= Work item =
Exclude images; transcribe the rest of the data exactly.
::: Entries shown :::
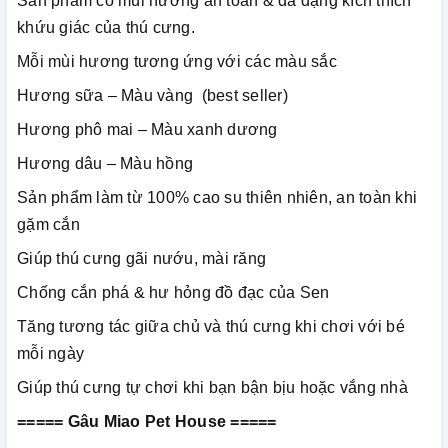
Sản phẩm có mùi hương an toàn & đa dạng kích thích
khứu giác của thú cưng.
Mỗi mùi hương tương ứng với các màu sắc
Hương sữa – Màu vàng (best seller)
Hương phô mai – Màu xanh dương
Hương dâu – Màu hồng
Sản phẩm làm từ 100% cao su thiên nhiên, an toàn khi
gặm cắn
Giúp thú cưng gãi nướu, mài răng
Chống cắn phá & hư hỏng đồ đạc của Sen
Tăng tương tác giữa chủ và thú cưng khi chơi với bé
mỗi ngày
Giúp thú cưng tự chơi khi bạn bận bịu hoặc vắng nhà
===== Gâu Miao Pet House =====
:::
= Response below =
Sản phẩm có mùi hương an toàn & đa dạng kích thích
khứu giác của thú cưng.
Mỗi mùi hương tương ứng với các màu sắc
Hương sữa – Màu vàng (best seller)
Hương phô mai – Màu xanh dương
Hương dâu – Màu hồng
Sản phẩm làm từ 100% cao su thiên nhiên, an toàn khi
gặm cắn
Giúp thú cưng gãi nướu, mài răng
Chống cắn phá & hư hỏng đồ đạc của Sen
Tăng tương tác giữa chủ và thú cưng khi chơi với bé
mỗi ngày
Giúp thú cưng tự chơi khi bạn bận bịu hoặc vắng nhà
===== Gâu Miao Pet House =====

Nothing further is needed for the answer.